There are signs in the metro stations reminding people to cover their coughs. Near the elevator in our grocery store, there’s a hand sanitizer dispenser now.

But for the most part, things are exactly as they’ve always been. The park is busy. Kids are playing on the playground. People are still taking public transportation and shopping at the market. It’s just another day in Kyiv.

What is your personal situation like?

Again, Cory’s school has been proactive in its efforts. Any staff or students who traveled to South Korea, Iran, or Italy over the February holiday have been in self-initiated quarantine for the past two weeks. Immediate school-related travel is canceled for the time being. I don’t know all of the details about his school’s decisions, but suffice to say the goal is to manage the situation so it doesn’t become a full-blown crisis.

For me, personally, there have been few disruptions to my daily routine. So goes the life of a self-employed person working from a home office! The yoga classes I teach are canceled for as long as the school is closed. We don’t have any April travel plans, so no worries there. We do have a pretty epic trip planned for the summer (well, it’s planned and partially booked), and we’re in a wait-and-see place with that right now.

I received an article assignment and I wanted to travel back to the U.S. to report the piece later this spring, but I’m not sure if that will happen now. The travel and tourism industry is taking a nosedive, so I’m having to rethink some of the stories I’ve been trying to pitch and place. I’m beginning to think this might be a good time to step back from the hustle and focus on some of my solitary projects that don’t rely heavily on other people.

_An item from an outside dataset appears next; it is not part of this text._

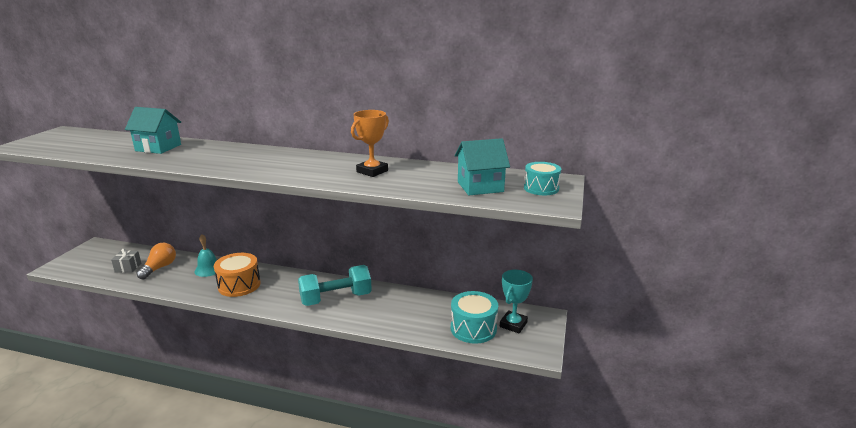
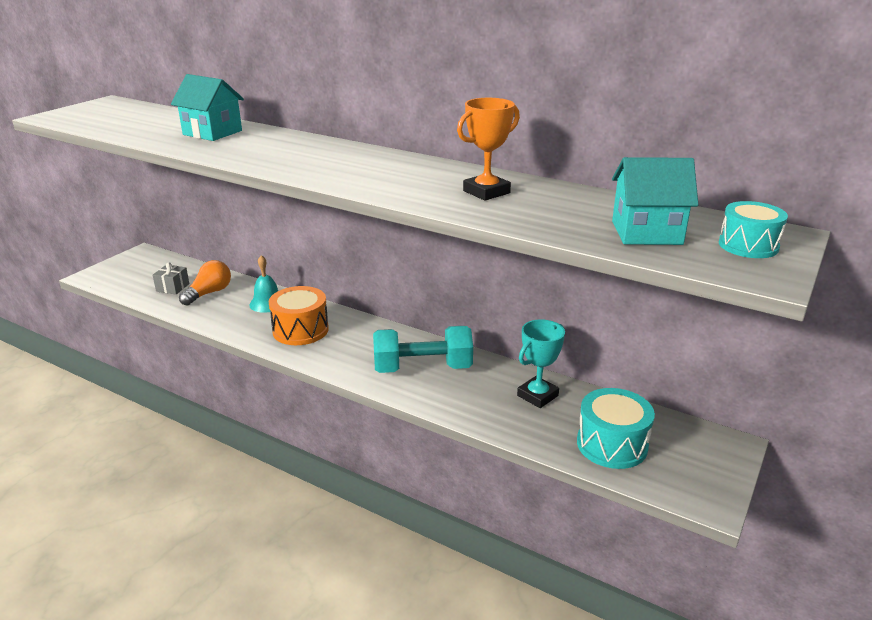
camera: 15 degrees right, 5 degrees up
turquoise trophy [500,270,533,333] -> turquoise trophy moved to [517,319,565,408]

What are you concerned about?

I am very happy Ukraine is being proactive about the coronavirus. Quite frankly, I think it has to be. If we have a major outbreak here, I’m not sure if there are enough support systems and medical facilities to handle a true catastrophe.

That said, I’m concerned about Ukrainians’ long-term response to managing this virus. There is a deep history of home remedies and suspicion of medical advice and practices here. If I had to guess why this is — and it’s purely a guess — I think it has a lot to do with lack of information and misinformation fed to the general population during Soviet rule. It’s hard to change those ingrained fears and suspicions. As this relates to coronavirus, I worry people might not get tested when they should be and might not abide by quarantine recommendations as suggested by health practitioners.

I also worry about the long-term consequences in Ukraine. There is an anti-vaccination culture here. It is exceptionally difficult to get a vaccination in the country, and locals do not actively seek them out for themselves or their children. Assuming the coronavirus is here to stay in some capacity for the foreseeable future, I worry we could have outbreaks in Ukraine in the years to come because people refuse to vaccinate against it.

And, I am concerned that a lot of people in Ukraine don’t wash their hands regularly. It’s disgusted me since we first moved to the country and continues to gross me out. Hopefully this pandemic will help change that habit.

On a larger scale, I worry about what’s going to happen in the United States, where the vast majority of my family and friends live. I’m concerned the government will be so grossly reactive and unresponsive that far more people will fall ill and die than is necessary. I worry they won’t have access to the care they need, and that there is no social net to help them weather this storm.

I feel grateful every single day that I have good health insurance and don’t live on U.S. soil, but so many people that I know don’t have (adequate) health insurance and do live in the country. My concerns about the coronavirus are, by and large, for and about other people, not myself or the immediate situation in Ukraine.

One Response to “Living in Ukraine During the COVID-19 Pandemic”

  1. Jill

    Thanks so much for the complete update! We’re good here at home…and discovered 10 boxes of cereal when we surveyed the pantry! We won’t starve!